The Simple Beauty of the Boutonniere

The buttonhole is a simple and and elegant formal touch, but it holds immense power. Grounded in romantic and nostalgic connotations, when done well, its an utterly rakish accessory.
The Simple Beauty of the Boutonniere
There is something about a boutonniere that can’t help but be fantastical, can’t help but be romantic. Perhaps it is the unexpected burst of colour and texture thrown forth from one’s lapel, the deliberately eye-catching ostentation, or perhaps it’s their association with many of menswear’s most elegant scions over its centuries of employment. Perhaps, much like romance, it’s also an inherent sense of risk of the boutonniere that lends it some of its appeal - one doesn’t conjure up images where they have been employed to decidedly inelegant effect. Regardless, whether one is tying the knot or prospecting for amorous attention, there is no other accessory quite like it and for those who can utilise one well, they can turn an ensemble into something truly special. The boutonniere’s roots can be traced back to the Wars of the Roses, where the knights of the houses Lancaster and York would affix roses, of red and white respectively, to their armour denoting which of the two houses they supported, however their modern incarnation truly came into being during the 1800s in London.
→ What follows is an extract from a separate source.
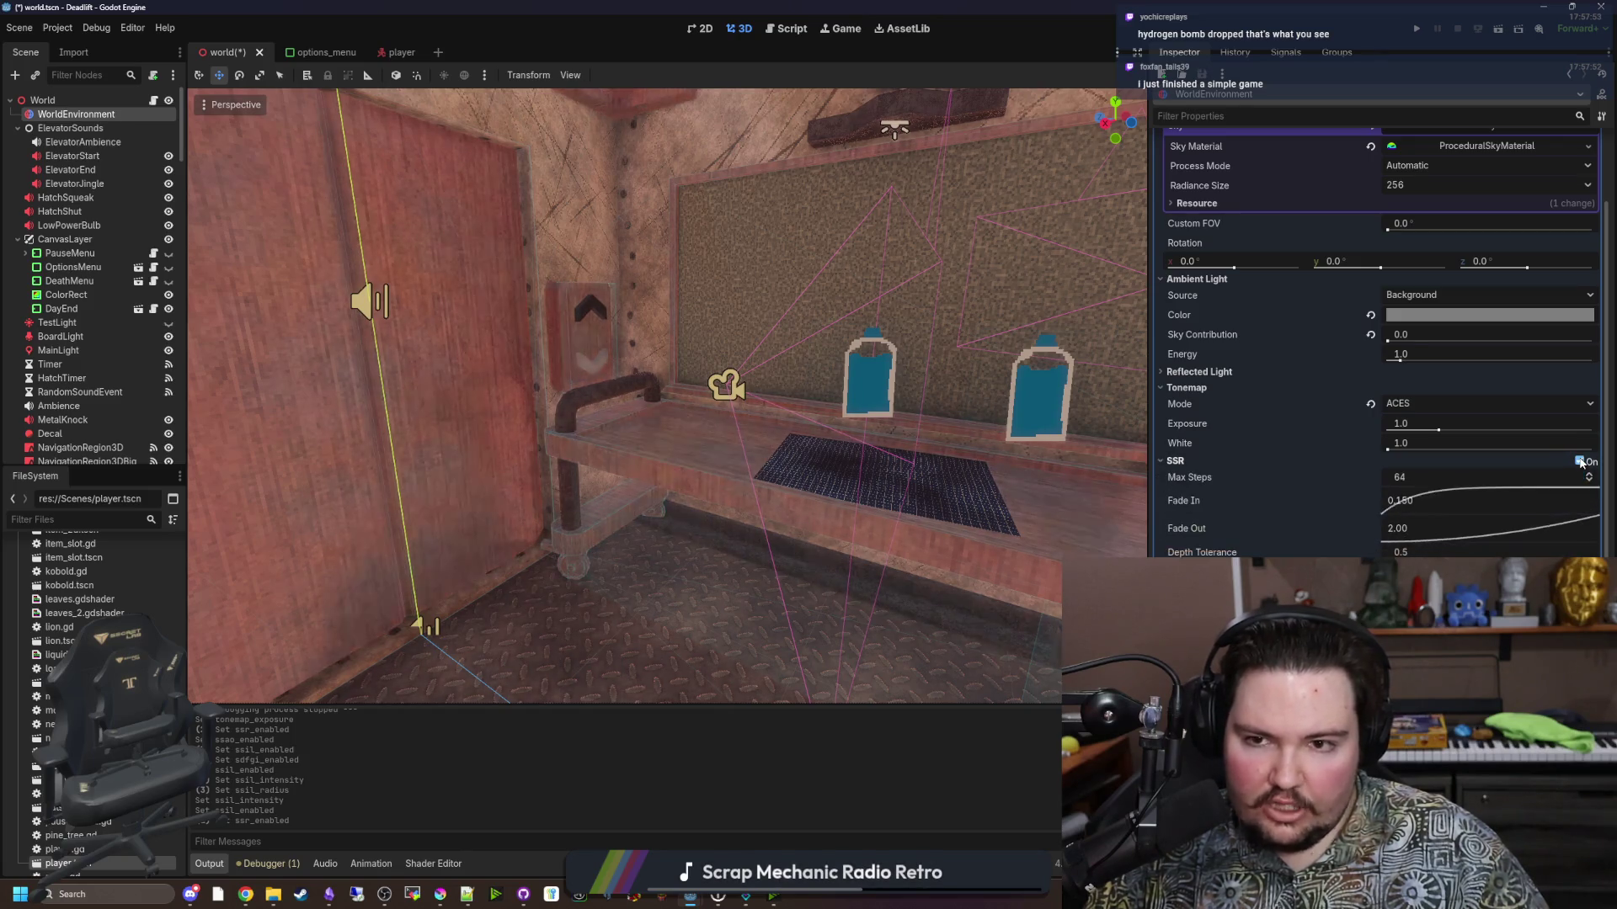
click(1579, 461)
click(1580, 462)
This period saw a surge in interest in floriography, or the language of flowers - a practice of using flowers to cryptically communicate. It was common practice for men to begin carrying small ‘talking bouquets’, gifted to them by paramours, in their breast pockets in order to show, and gloat about, their beloved’s feelings for them to the world.
Cary Grant in Philadelphia Story, 1940
Frank Sinatra in Guys and Dolls, 1955
Fred Astaire and Eleanor Powell in Broadway Melody of 1940
Prince Albert is frequently credited with starting the trend of affixing a boutonniere to one’s lapel. When being photographed to commemorate their first wedding anniversary, the Queen presented the Prince Consort with a small bouquet as a token of her love for him. The infatuated Albert was allegedly so overwhelmed that he cut a slit in the lapel of his double-breasted military coat on the spot in order to affix it, an act of love if ever there was one. The boutonniere subsequently became the accoutrement to have amongst the well-to-do and the dandyish - Oscar Wilde being a notable adopter - as well as a wedding day staple. It’s a position that the humble buttonhole managed to retain through most of the 20th Century as well - one frequently adorned the lapel of Fred Astaire, both on and off-screen. The carnation, immortalised in 1957 as the accessory to Marty Robbins’s ‘White Sports Coat’, became something of a boutonniere du jour; a key signature amongst Rat Packers and a frequent accompaniment to Cary Grant’s evening attire. It was also famously employed, white sports coat included, by Sean Connery’s James Bond in Goldfinger - an outfit strikingly referenced by another champion of the boutonniere, Tom Ford, in 2015’s brilliantly costumed but otherwise rather drab Spectre. The continual elaboration of the modern wedding ceremony has ensured that boutonnieres and lapel flowers have remained a staple accessory for such occasions, however the daring can gainfully employ them with more casual dress in the warmer months. If you do decide to chance your arm, the modesty of one’s arrangement and attention to tonal colour combinations are key. Keep other accessories restrained - the flower can do a lot of that heavy lifting for you. Much like love itself, a boutonniere can be an unnecessary complication or something that ties everything else together. As Jules Barbey d’Aurevilly, Beau Brummell’s early biographer, wrote in 1838, “I sacrifice a rose each evening to my buttonhole... roses are the Order of the Garter of that Great Monarch called Nature”.